Regulation of heat shock protein 27 expression of prostatic cells in response to heat treatment.

Abstract

The clinical value of heat-induced coagulation of prostatic tissue is evaluated as a minimally invasive treatment for patients with benign prostatic hyperplasia (BPH) and, more recently, localized prostate cancer (PC). To obtain a more detailed insight on the effect of heat on prostatic cells, heat shock protein (HSP) 27 expression of normal and malignant prostatic cells was studied. In vitro, HSP27 expression of prostatic stromal cells and the human prostate cancer cell line LNCaP was studied by Western blotting when cultured at 37 degrees C. Subsequently, the effect of a sublethal heat shock from 43-49 degrees C for 60 min on HSP27 expression of LNCaP was determined. In vivo, HSP27 expression pattern of nine human prostates, which were treated in vivo by thermoablation with transrectal high-intensity focused ultrasound (HIFU) 3 hr-8 days prior to surgical removal, was analyzed by immunohistochemistry. Untreated BPH (n = 10) and PC (n = 7) specimens served as controls. Under physiologic conditions (37 degrees C), LNCaP and prostatic stromal cells expressed a 27-kD and 56-kD anti-HSP27 reactive molecule. Following sublethal cell heating, HSP27 (27 kD) expression of LNCaP increased by 3-4-fold in a temperature-dependent manner.
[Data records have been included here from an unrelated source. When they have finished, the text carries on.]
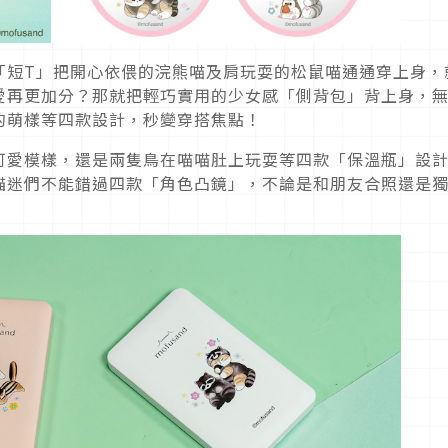
「短T」把開心依偎的浣熊喵及肩玩耍的松鼠喵通通穿上身，
愛再更加分？那就把輕巧實用的少女感「側背包」背上身，
的萌樣等四款設計，秒變穿搭焦點！
可愛模樣，還是兩隻鳥在喵喵肚上玩耍等四款「保溫瓶」設
貓迷們不能錯過四款「角色凸鏡」，不論是和朋友合照還是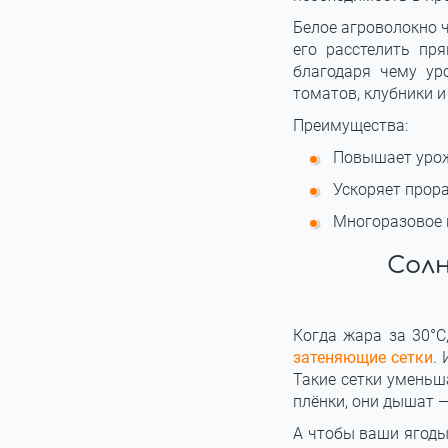
Белое агроволокно ч
его расстелить пр
благодаря чему ур
томатов, клубники и
Преимущества:
Повышает урож
Ускоряет прора
Многоразовое 
Солн
Когда жара за 30°C
затеняющие сетки
.
Такие сетки уменьш
плёнки, они дышат —
А чтобы ваши ягоды 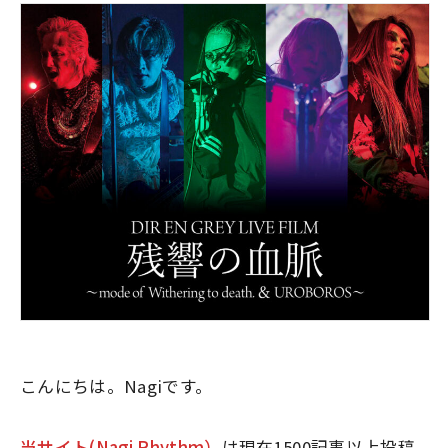
こんにちは。Nagiです。
当サイト(Nagi Rhythm）
は現在1500記事以上投稿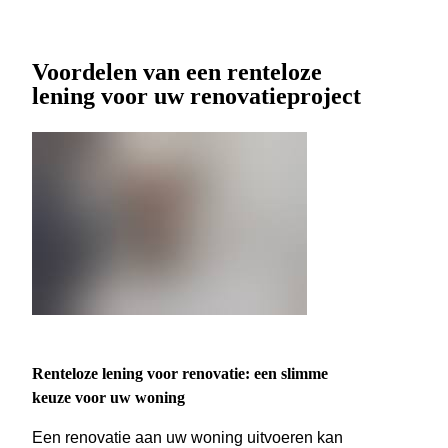
Voordelen van een renteloze
lening voor uw renovatieproject
Renteloze lening voor renovatie: een slimme
keuze voor uw woning
Een renovatie aan uw woning uitvoeren kan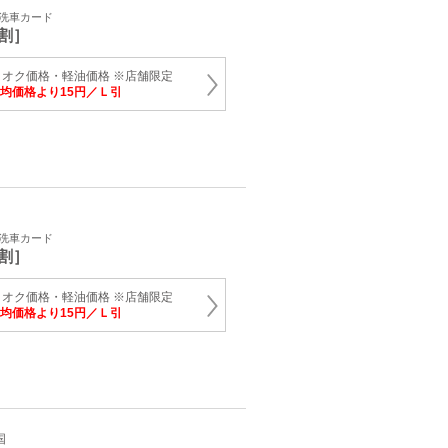
・洗車カード
割］
オク価格・軽油価格 ※店舗限定
均価格より15円／Ｌ引
・洗車カード
割］
オク価格・軽油価格 ※店舗限定
均価格より15円／Ｌ引
国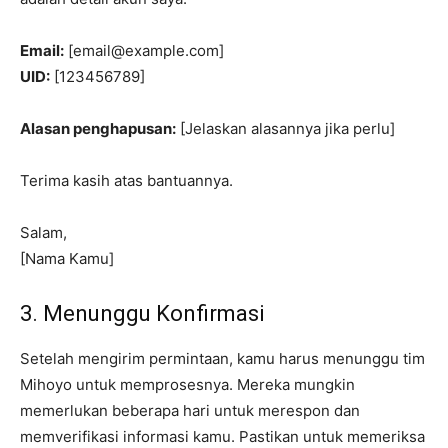
Email:
[
email@example.com
]
UID:
[123456789]
Alasan penghapusan:
[Jelaskan alasannya jika perlu]
Terima kasih atas bantuannya.
Salam,
[Nama Kamu]
3. Menunggu Konfirmasi
Setelah mengirim permintaan, kamu harus menunggu tim
Mihoyo untuk memprosesnya. Mereka mungkin
memerlukan beberapa hari untuk merespon dan
memverifikasi informasi kamu. Pastikan untuk memeriksa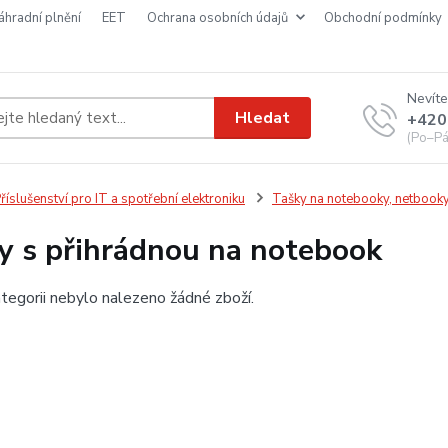
náhradní plnění
EET
ochrana osobních údajů
obchodní podmínky
Nevíte
Hledat
+420
(Po–Pá
říslušenství pro IT a spotřební elektroniku
Tašky na notebooky, netbooky
y s přihrádnou na notebook
tegorii nebylo nalezeno žádné zboží.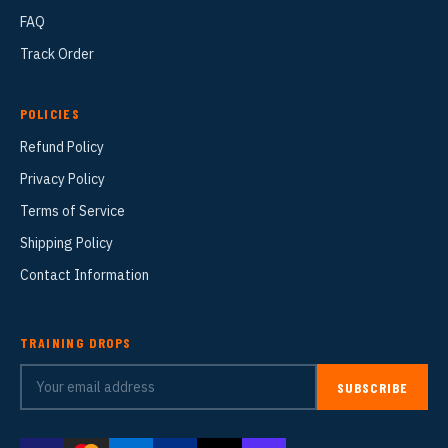
FAQ
Track Order
POLICIES
Refund Policy
Privacy Policy
Terms of Service
Shipping Policy
Contact Information
TRAINING DROPS
SUBSCRIBE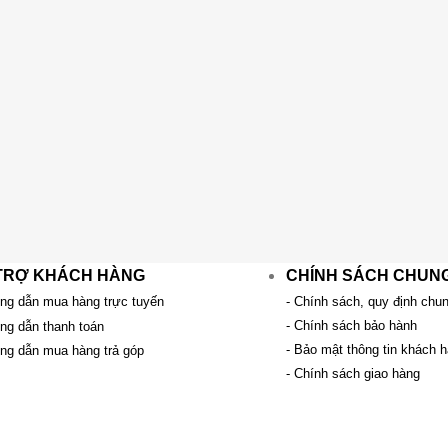
TRỢ KHÁCH HÀNG
CHÍNH SÁCH CHUN
ng dẫn mua hàng trực tuyến
- Chính sách, quy định chu
- Chính sách bảo hành
ng dẫn thanh toán
- Bảo mật thông tin khách 
ng dẫn mua hàng trả góp
- Chính sách giao hàng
In untreated BPH specimens (n = 10), muscle cells stained HSP27-positive in all samples, while epithelial cells (EC) were negative in 6 out of 10 specimens. At the border of the high-intensity focused ultrasound (HIFU) necrosis, increased HSP27 expression was consistently demonstrable (n = 9). HSP27 upregulation was strongest 2-3 hr after HIFU but still demonstrable after 5-8 days. In this border zone, basal and secretory EC as well as muscle cells stained strongly for HSP27. Benign and malignant human prostatic cells respond to heat by increased expression of HSP27 in vitro and in vivo. Transrectal HIFU therapy induces intraprostatic thermonecrosis surrounded by a zone characterized by a massive upregulation of HSP27 expression.